The King’s political role, when viewed in the widest sense of the terms, constitutes one of the two principal facets of the monarchic function. The second consists of what has been called the symbolic and representative function. It pertains to the social dimension of the monarchy, as distinct from its political mission.
It is an aspect which is difficult to describe, because it is an area where the rational and the emotional intermingle.
Representative of the nation
The King represents and embodies not the State, which is the apparatus of power, but the Nation, which some may prefer to call the Country. It is in this capacity that he travels abroad on visits of courtesy or friendship and to foster a good image of Belgium. The bearing and positive results of these visits depend both on the impression which the sovereigns create and on the actual state of relations between the two states concerned : in this respect the representative and political (or diplomatic) areas intermingle.
It is also as the representative of the nation that the King, aided by the Queen, travels throughout the country on a wide variety of visits. He does so in order to gather information and to stimulate and encourage the social, economic and cultural development of the many microcosms to be found in any country. He also does so to express not only his own personal interest but also the interest or gratitude of the whole of the community to individuals or achievements that deserve to be highlighted or honoured.
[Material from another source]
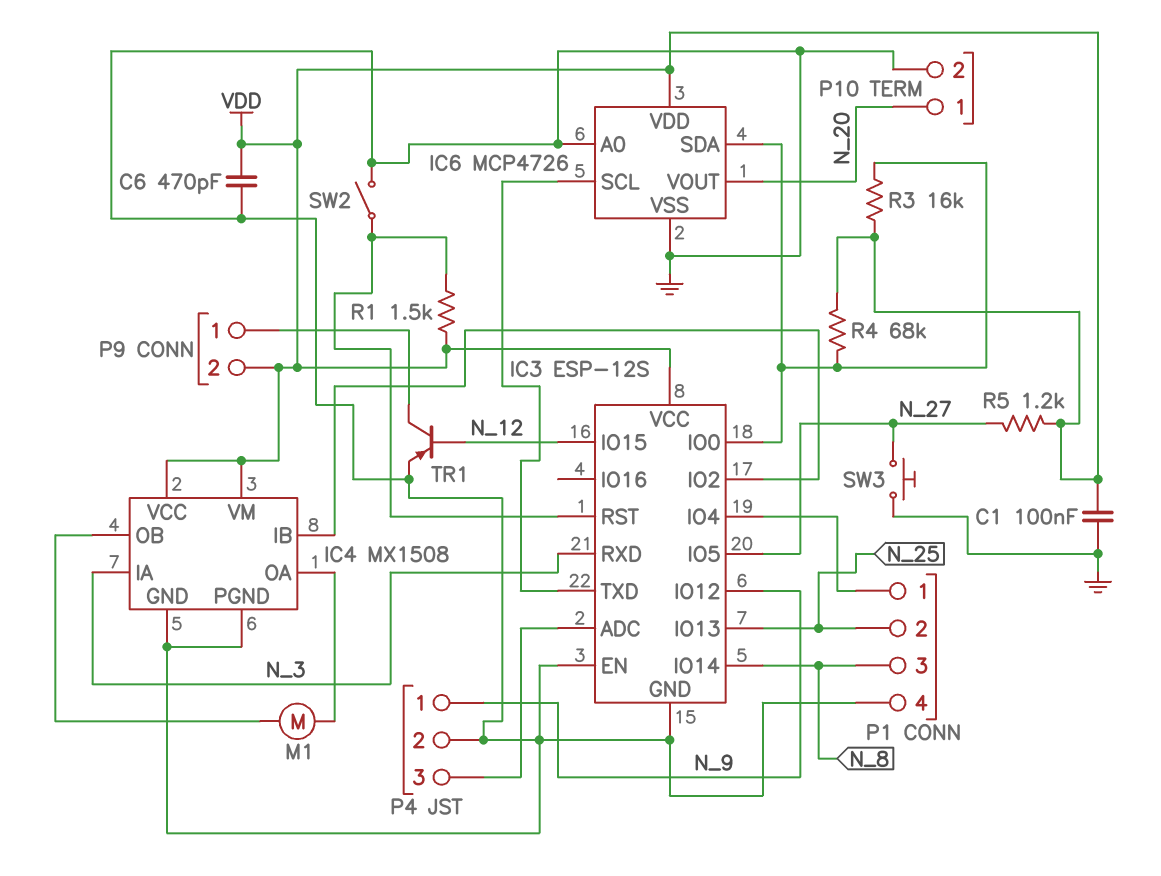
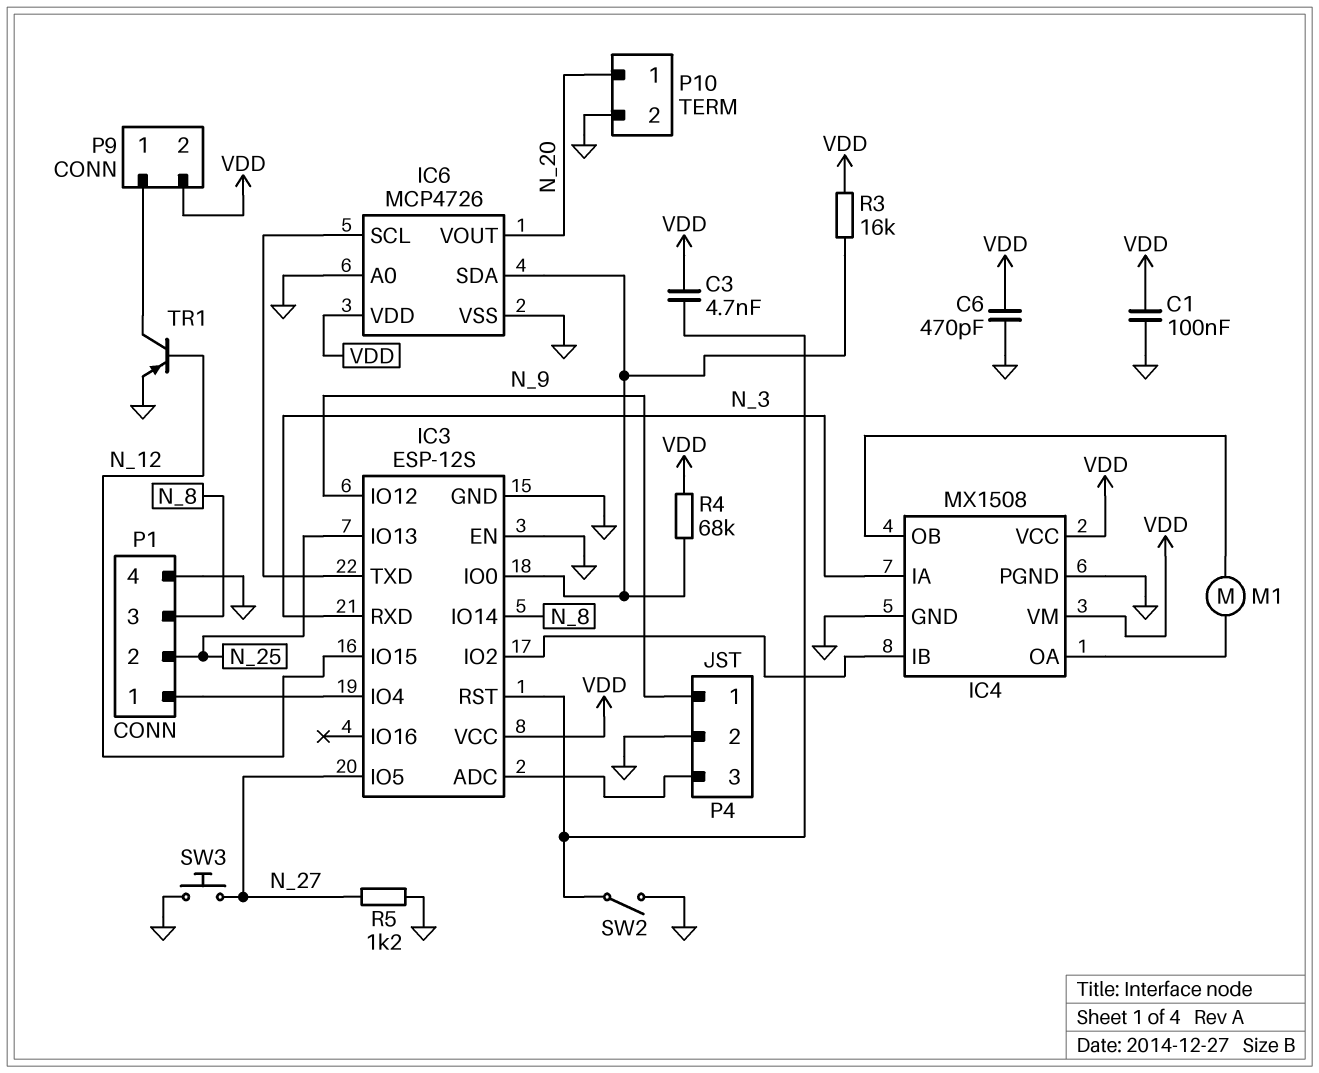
C3: none -> 4.7nF (IC3/RST, VDD)
R1: 1.5k (IC3/RST, VDD) -> none
R5: 1.2k (N_27, VDD) -> 1.2k (GND, N_27)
These activities and gestures privilege their recipients. Few remain indifferent to such honours.
In Belgium, the monarchy fits into the legal and rational constitutional framework, but at the same time it carries an emotional message that derives from its ancient origins and its continuity.
The resources put at the King's disposal
In order to fulfil his function, the King may naturally rely on the support of the whole of the country’s governmental and administrative apparatus. In addition, it is accepted that, since a monarchy has been set up, the King must be allowed to dispose freely of personal assistants and material resources. The Constitution therefore makes provision for a Civil List, i.e. not a salary but an institutional budget enabling the King to pay his assistants, to maintain the royal residences, to run his offices, to finance his personal expenditure and to provide representation and hospitality.
It was also this context that led to the creation of the King’s Household.